Researcher(s)
- Connor Kosinski, Biochemistry, University of Delaware
Faculty Mentor(s)
- Neal Zondlo, Chemistry & Biochemistry, University of Delaware
- Catherine Leimkuhler Grimes, Chemistry & Biochemistry, University of Delaware
Abstract
RNA polymerase II (RNA Pol II) is a vital protein, facilitating DNA transcription in all eukaryotes from yeast to humans.

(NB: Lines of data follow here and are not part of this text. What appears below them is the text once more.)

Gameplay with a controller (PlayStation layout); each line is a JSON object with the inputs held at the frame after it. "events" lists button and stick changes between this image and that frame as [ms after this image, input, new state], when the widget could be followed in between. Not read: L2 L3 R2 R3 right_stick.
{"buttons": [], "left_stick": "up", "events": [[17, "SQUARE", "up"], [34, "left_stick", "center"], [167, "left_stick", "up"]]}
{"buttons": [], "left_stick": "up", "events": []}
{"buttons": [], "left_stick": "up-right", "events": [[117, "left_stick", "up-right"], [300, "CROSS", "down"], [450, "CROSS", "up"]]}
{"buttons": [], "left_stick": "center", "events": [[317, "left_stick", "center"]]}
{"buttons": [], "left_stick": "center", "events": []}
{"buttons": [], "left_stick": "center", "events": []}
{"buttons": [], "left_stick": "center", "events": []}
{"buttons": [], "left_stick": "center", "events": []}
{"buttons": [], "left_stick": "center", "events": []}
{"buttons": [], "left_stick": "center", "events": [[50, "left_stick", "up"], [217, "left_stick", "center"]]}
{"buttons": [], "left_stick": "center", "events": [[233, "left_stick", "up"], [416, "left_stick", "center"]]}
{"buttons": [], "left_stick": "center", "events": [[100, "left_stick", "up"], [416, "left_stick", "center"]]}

The C-terminal domain of RNA Pol II (RNA Pol II-CTD) comprises multiple tandem heptad repeats with the consensus sequence Y1S2P3T4S5P6S7. Up to 52 repeats of this sequence are found within the protein.1 These repeats, rich in Thr/Ser/Pro and Ser/Pro motifs, are known phosphorylation sites, which play a role in protein function by facilitating initiation and termination of transcription. Phosphorylation at serine-5 by TFIIH initiates transcription and recruits enzymes for 5’ capping, while phosphorylation at serine-2 by P-TEFb promotes elongation, splicing, and polyadenylation.2 These modifications induce structural changes that modulate RNA Pol II activity, but the structure is unknown due to its intrinsic disorder. Ssu72 phosphatase, acting on RNA Pol II-CTD, dephosphorylates SP motifs only in the cis-amide conformation, crucial for transcription termination.3 Phosphatases Fcp1 and Ssu72 dephosphorylate serine-2 and serine-5 respectively, playing essential roles in this process.2 Fmoc-L-4,4-difluoroproline (Fmoc-Dfp-OH) acts as a 19F-NMR probe, simplifying the measurement of the equilibrium constant Ktrans/cis by isolating the cis and trans 19F signals from the overlapping 1H signals. This constant provides structural information regarding the relative populations of cis and trans Ser-Pro amide bonds within the peptide sequence. Probing this structural change in the TSP sequence as a function of phosphorylation could provide a means to assess how these effects modulate RNA pol II activity. This hypothesis was tested to study the conformational effects of phosphorylation preceding proline through the synthesis of multiple YSPTSDfpS sequences with defined phosphorylation patterns.